New laws could mean drivers face massive fine for running over cats
Motorists who run over cats and don’t report it could face a fine of up to £20,000.
Under current laws, although any driver who hits a dog is legally bound to report it, the same doesn’t apply for cats - even if the accident is fatal.
But a new law being proposed could change all that.
Rehman Chishti, MP for Gillingham and Rainham, wants people to think twice about leaving felines on the side of the road.
A new ‘Cats Bill’ would mean drivers would be legally obliged to inform a local vet if they hit a cat and could fined up to £20,000 if they don’t report it. The bill also requires all cats to be microchipped.
Campaign group Cats Matter, who support the bill, estimate that 230,000 cats are left to die "slowly and painfully" at roadside each year in the UK.
This means roughly one cat is struck every 2.5 minutes.
Mandy Lowe, co-founder of Cats Matter, told Yahoo News UK: “Cats that have been hit often are in critical condition and so the quicker they are seen by a vet, the better.
“A fine is one of those things we have pushed for hardest, simply so there is a comeuppance ensuring drivers think twice about leaving them in the road.
“We figure if people can't do the right thing out of compassion for an animal, they will with the threat of financial burden.
“Originally Rehman had suggested the reports go to the police, but that would be impractical as they don’t have enough resources to be called out every 2.5 minutes, so we believe calling vets would be more feasible.
“Offences under the Animal Welfare Act can see offenders pay up to £20,000 or jail time, and we want this legislation to come under that.
“We have had backing from Michael Gove and Sue Hayman, who has even put this into the Labour party manifesto.
“This may be one thing Tories and Labour agree on.”
Mandy, whose own cat was stuck and killed by a car, said the requirement for cat owners to microchip their pets would ensure they could be contacted easily.
The legislation also has the backing of Cats Protections, the UK’s leading cat welfare charity.
Cats Protection’s Head of Advocacy & Government Relations, Jacqui Cuff, said: “We’d always urge anyone who injures a cat while driving to take the cat to a vet for emergency treatment if injured or report it to the their local authority cleansing department if it’s a fatality.

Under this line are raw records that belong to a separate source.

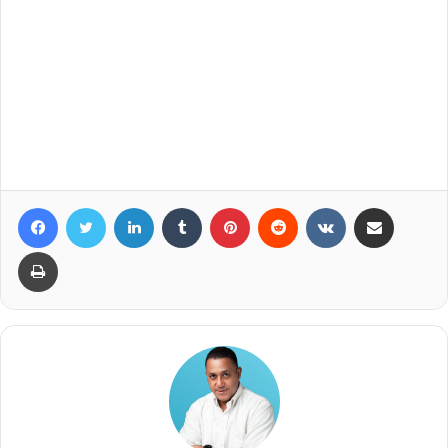
Facebook
Twitter
LinkedIn
Tumblr
Pinterest
Reddit
VKontakte
Compartir por correo elec
Imprimir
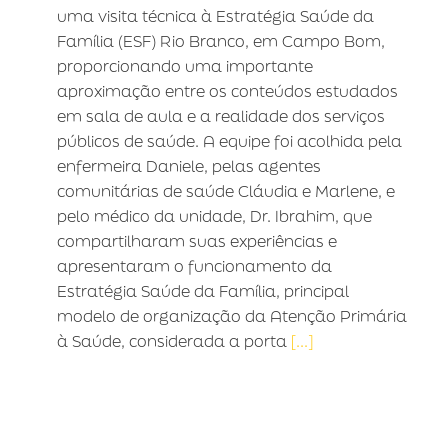
uma visita técnica à Estratégia Saúde da
Família (ESF) Rio Branco, em Campo Bom,
proporcionando uma importante
aproximação entre os conteúdos estudados
em sala de aula e a realidade dos serviços
públicos de saúde. A equipe foi acolhida pela
enfermeira Daniele, pelas agentes
comunitárias de saúde Cláudia e Marlene, e
pelo médico da unidade, Dr. Ibrahim, que
compartilharam suas experiências e
apresentaram o funcionamento da
Estratégia Saúde da Família, principal
modelo de organização da Atenção Primária
à Saúde, considerada a porta
[...]
ARTE – VISITA MUSEU DR. LIBERATO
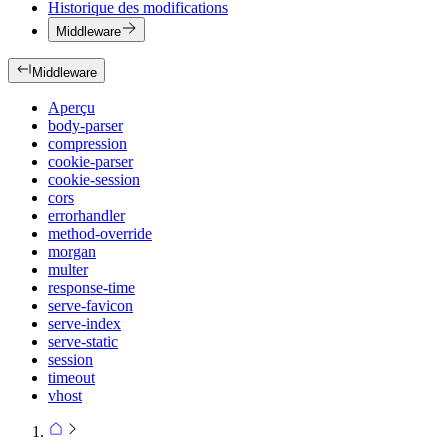
Historique des modifications
Middleware
Middleware
Aperçu
body-parser
compression
cookie-parser
cookie-session
cors
errorhandler
method-override
morgan
multer
response-time
serve-favicon
serve-index
serve-static
session
timeout
vhost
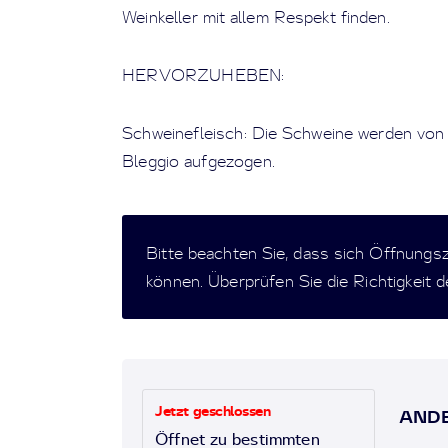
Weinkeller mit allem Respekt finden.
HERVORZUHEBEN:
Schweinefleisch: Die Schweine werden von L
Bleggio aufgezogen.
Bitte beachten Sie, dass sich Öffnungs
können. Überprüfen Sie die Richtigkeit 
Jetzt geschlossen
ANDE
Öffnet zu bestimmten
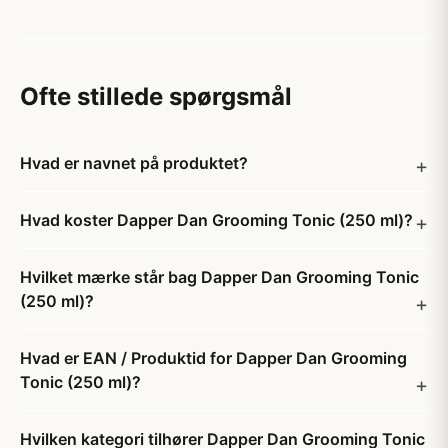
Ofte stillede spørgsmål
Hvad er navnet på produktet?
Hvad koster Dapper Dan Grooming Tonic (250 ml)?
Hvilket mærke står bag Dapper Dan Grooming Tonic
(250 ml)?
Hvad er EAN / Produktid for Dapper Dan Grooming
Tonic (250 ml)?
Hvilken kategori tilhører Dapper Dan Grooming Tonic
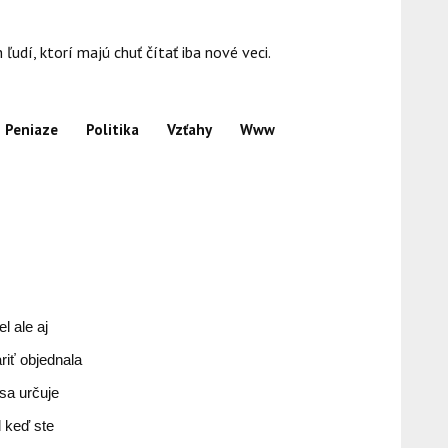
dí, ktorí majú chuť čítať iba nové veci.
Peniaze
Politika
Vzťahy
Www
 ale aj
riť objednala
sa určuje
 keď ste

“However, we believe that this needs to work in conjunction with compulsory microchipping of all owned cats.
“This is why we’re calling for a change in the law to ensure that all owned cats, like dogs, are microchipped.
“Across the UK, 32% of cats are not microchipped so we’ll continue to call on politicians to ensure changes in the law to improve feline welfare.”
Mandy added: “With regards to who foots the vet bill, we have to be completely fair and surprisingly owners we have spoken to do support paying it.
“Owners of all free roaming animals must accept some responsibility and acknowledge accidents can unfortunately happen.
“Should their cat be accidentally hit, and a driver takes them to a veterinary practice, we expect the registered owner to be liable and cover costs.
“A large number of vets operate out of hours so the legislation would still apply.
“All the fine detail will get discussed down the line during a consultation, and once the law comes in, we would like to continue improving it as there’s bound to be flaws somewhere.”